A preocupação com as condições climáticas na Argentina, um dos principais produtores da América do Sul, contribuiu para elevação de 3,56% no preço da soja negociada no contrato de janeiro na bolsa de Chicago. Especialistas, no entanto, divergem se esse movimento de alta deve continuar em fevereiro.

– O mercado olha exatamente para a safra argentina hoje, mas não deixa de lado também a safra brasileira, revela Luiz Fernando Gutierrez, analista da Safras&Mercado.

Na safra brasileira há relatos de problemas para a colheita em algumas regiões de Mato Grosso, devido ao excesso de chuva. São casos isolados, como revela o vídeo feito em Nova Mutum (MT), onde há relatos de soja debaixo d’agua em alguns talhões da propriedade do agricultor Claudecir Cenedese.

Veja o vídeo:

-Salvo esses problemas pontuais, a gente caminha para uma produção grande.
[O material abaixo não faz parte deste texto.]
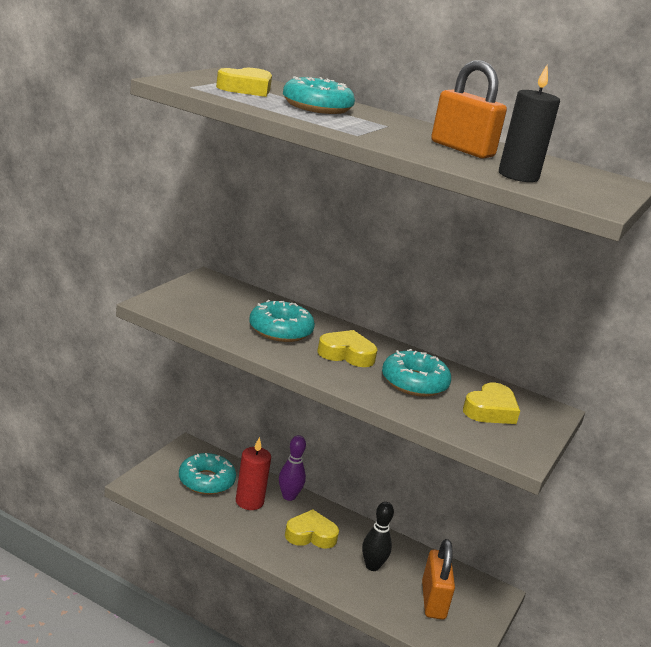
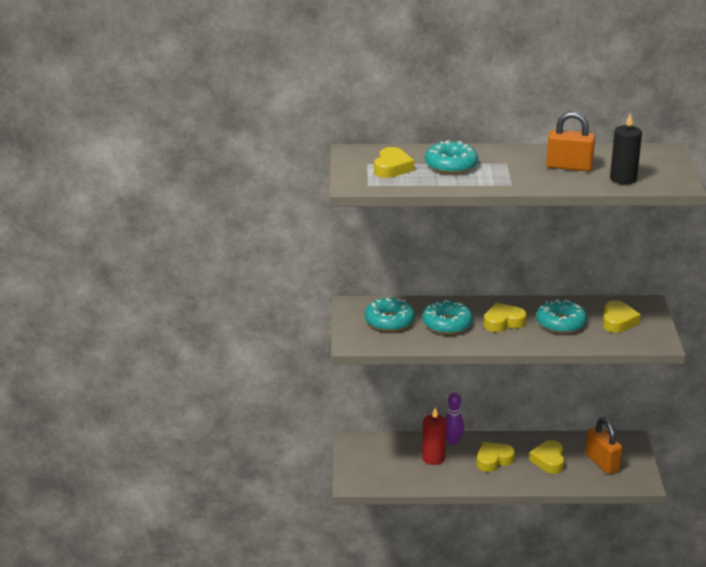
camera: 25 degrees left, 5 degrees up
(206, 481) = (390, 458): turquoise donut -> turquoise donut (389, 321)
(372, 566) = (548, 460): black bowling pin -> yellow heart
Então isso tende a pressionar preço, infelizmente, porque a partir da entrada da safra, em fevereiro e março, principalmente, a gente tem colheita brasileira e sendo uma safra grande no Brasil, de 100 a 110 milhões de toneladas, é possível que esta safra compense algumas perdas na Argentina, o que pode impedir o mercado de subir, explica Gutierrez.

Acompanhe a entrevista completa na edição de Mercado&Cia desta quarta-feira:

O diretor do SIMConsult, Liones Severo, tem um olhar diferente sobre a tendência dos preços para a soja. Segundo ele, há condições para os preços voltaram a subir logo.

-Fevereiro e março têm sido historicamente, junto com junho, meses de preços mais altos do ano. Tem esse fato histórico e tem a seca na Argentina e tem o excesso de chuva no Brasil. Nós temos naturalmente alguns elementos para andar para cima do que para baixo. Além disso, os fundos de investimentos estão muito vendidos,com posições descobertas em recordes históricos, então é momento de atenção pois qualquer situação pode fazê-los alterar a posição.